The family serves us a massive portion of couscous with vegetables, which was impossible to finish between the two of us. After food and compulsory sugary tea (we’re not too shy to sweeten it even further by this point), the woman of the house follows us to our room and starts a fire for us, as it’s only a few degrees outside. We feel touched and somehow empowered in that moment, as it’s not too common for women to make fire for women. 

DAY 14

74 kilometres / 1,561 metres

We start the day quite early with a descent followed by a steep climb. It begins with asphalt and turns into gravel as it takes us to Oukameiden, a skiing town located at 2,600 metres. We stop on the way up to have lunch, listen to the silence, and take a last look at the High Atlas, as we know we’ll descend towards Marrakesh from there. Oukameiden looks like a ghost town, consisting of a ski resort with no snow, two rather empty restaurants, and few local sellers hoping to at least sell tea and souvenirs to stray tourists that happen to visit.

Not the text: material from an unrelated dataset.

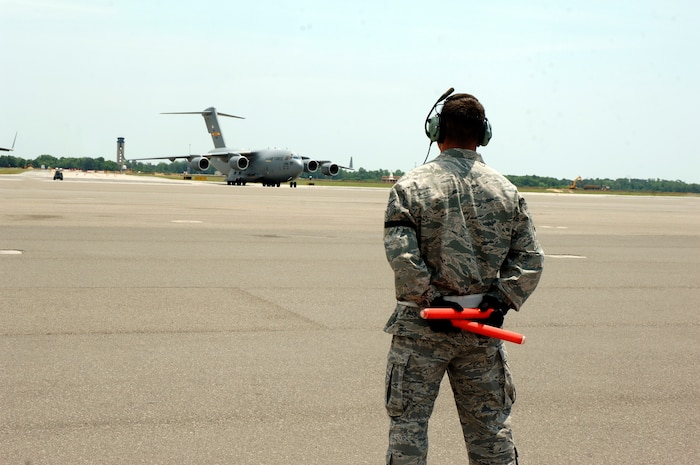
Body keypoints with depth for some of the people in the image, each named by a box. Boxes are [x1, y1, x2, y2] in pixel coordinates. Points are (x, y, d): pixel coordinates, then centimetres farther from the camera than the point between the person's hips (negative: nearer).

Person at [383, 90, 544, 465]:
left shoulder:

  • A Moroccan Diary, Bikepacking Morocco
  • A Moroccan Diary, Bikepacking Morocco

The landscape is amazing, and a grassy football pitch captures my attention, especially at such an elevation. We’re tempted to take another gravel detour, which would take us above 3,000 metres but mean stressing about whether we would make it back to Marrakesh the following day. So, hoping we’ll come back to ride it on another occasion, we follow a long and spectacular downhill into Ourika Valley. With each kilometre, we find more people and more traffic. Eventually, both sides of the road are covered in market sellers offering ceramic and carpets.

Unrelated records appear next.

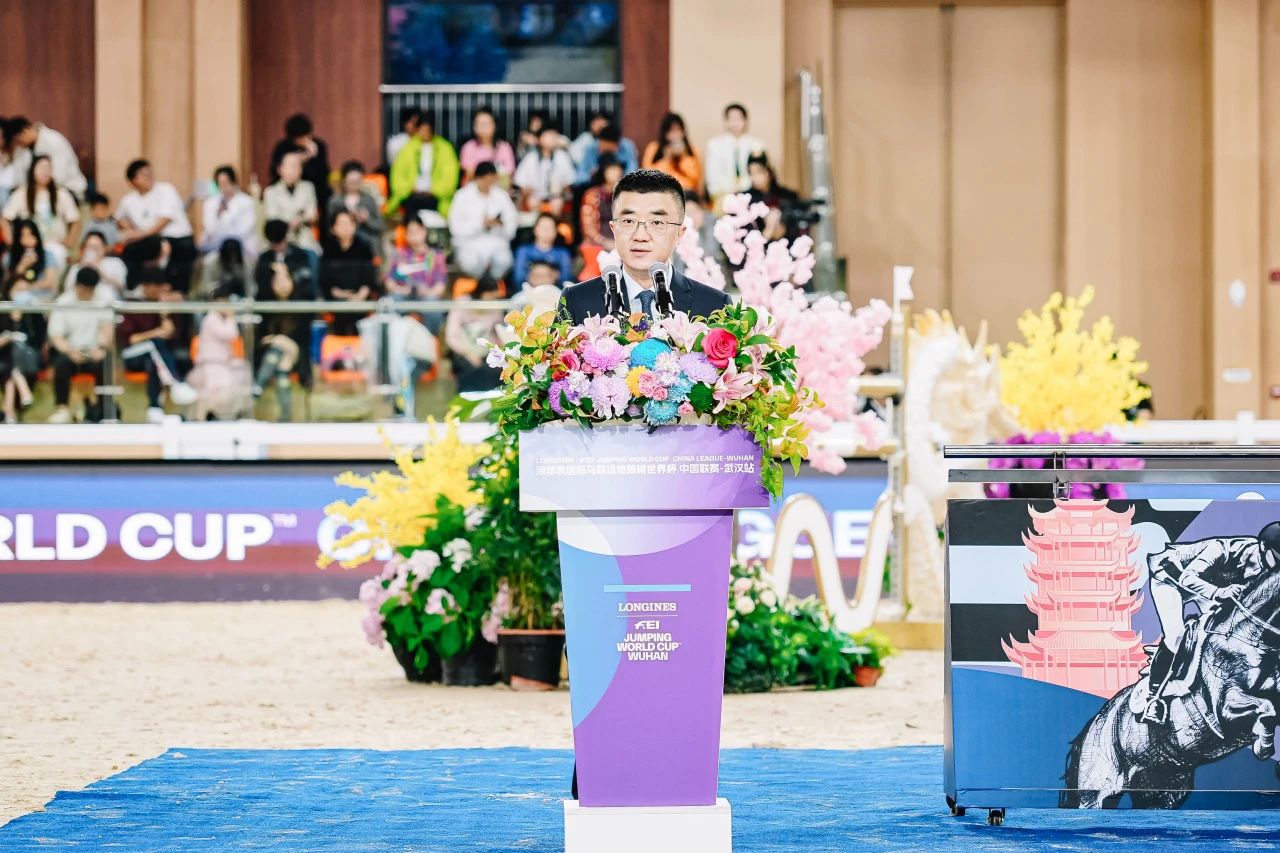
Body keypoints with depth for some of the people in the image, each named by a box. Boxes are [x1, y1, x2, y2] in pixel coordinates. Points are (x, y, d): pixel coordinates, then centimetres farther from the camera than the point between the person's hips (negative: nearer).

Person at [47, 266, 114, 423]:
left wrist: (100, 347, -27)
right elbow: (56, 336, -9)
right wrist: (70, 351, -29)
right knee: (61, 363, -32)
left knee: (103, 363, -31)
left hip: (94, 351, 0)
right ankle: (62, 407, -18)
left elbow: (107, 326, -7)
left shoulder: (105, 294, -3)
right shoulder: (63, 302, -4)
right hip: (70, 349, 0)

A Moroccan Diary, Bikepacking Morocco

It soon grows quite overwhelming, and we regret not spending our last night in the peaceful mountains. It’s busy on the streets; we must have hit rush hour. Mothers walk kids from school, cars beep, people shuffle around town for their errands, and stray dogs play in a dried-out riverbed. One could think it’s chaotic, but if you spend some time in Morocco, you will understand that it is a very well-organised chaos where everything has its place. Our hostel owner shows us a small place to eat. We have chicken screwers and milkshakes and already feel nostalgia for the last few days together.

DAY 15

57 kilometres / 63 metres

We set off together in the morning cycling on the small roads and being surprised about how quiet they are considering the proximity to Marrakesh. I’m heading for my flight the same evening, and Adelaide is staying for a few more days at a small riad close by. We have our last meal together before parting ways. As we’re saying goodbye, a group of fast-looking guys pull up. They’re heading to the same bike shop in Marrakesh as me, and I’m grateful to join the bike train as we breeze toward the city.

A Moroccan Diary, Bikepacking Morocco
  • A Moroccan Diary, Bikepacking Morocco
  • A Moroccan Diary, Bikepacking Morocco
  • A Moroccan Diary, Bikepacking Morocco

I visit a bike shop called Atlas to pick up a cardboard bike box. After folding it in front of the bike shop and securing it to my back like a backpack with two old inner tubes, I pedal another seven kilometres to the airport. There, I put it back together, packing my bicycle and all my luggage inside, ready to head to the Canary Islands for my bike-guiding job.

  • A Moroccan Diary
  • A Moroccan Diary

It’s been one of those trips that felt like it expands time. Only two weeks have passed, but I feel like I’ve been out here for a month. The memories are vivid, and I know I could recreate the trip in my mind at any point in time simply by loading up the GPX files and letting the memories flow back in. I hope I’ll have the opportunity to see Morocco even more deeply on another occasion, and I leave feeling incredibly grateful for my time in the country. Shukran!